[Extracted page text data]
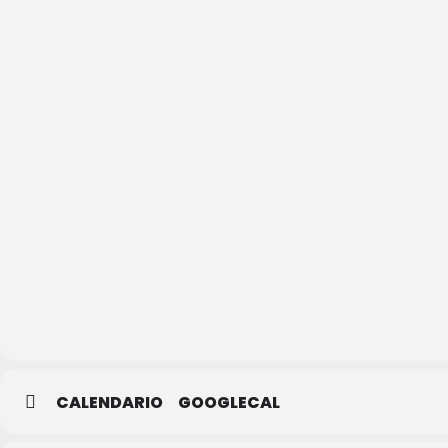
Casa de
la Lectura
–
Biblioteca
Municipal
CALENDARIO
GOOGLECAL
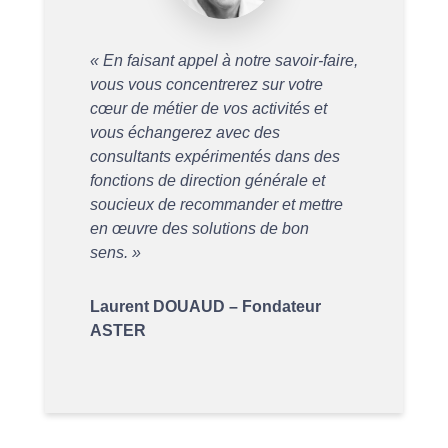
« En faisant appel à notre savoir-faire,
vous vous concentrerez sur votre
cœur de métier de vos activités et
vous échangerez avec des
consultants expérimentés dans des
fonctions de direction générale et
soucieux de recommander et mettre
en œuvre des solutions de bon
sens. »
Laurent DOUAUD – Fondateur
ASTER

---

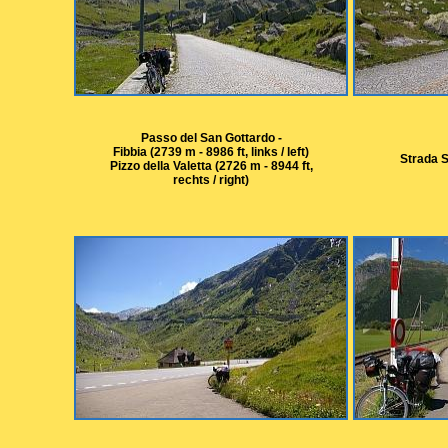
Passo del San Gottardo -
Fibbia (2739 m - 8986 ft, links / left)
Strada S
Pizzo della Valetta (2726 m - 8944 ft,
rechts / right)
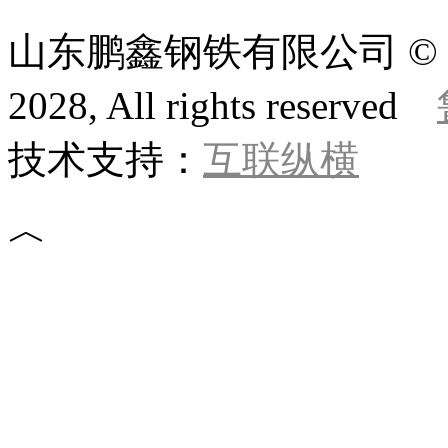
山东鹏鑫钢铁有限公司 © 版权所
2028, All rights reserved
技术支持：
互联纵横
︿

**EXERCISE:**
What lines above hold the word "vous"? Pull each one out.

**EXPECTED OUTPUT:**
vous vous concentrerez sur votre
vous échangerez avec des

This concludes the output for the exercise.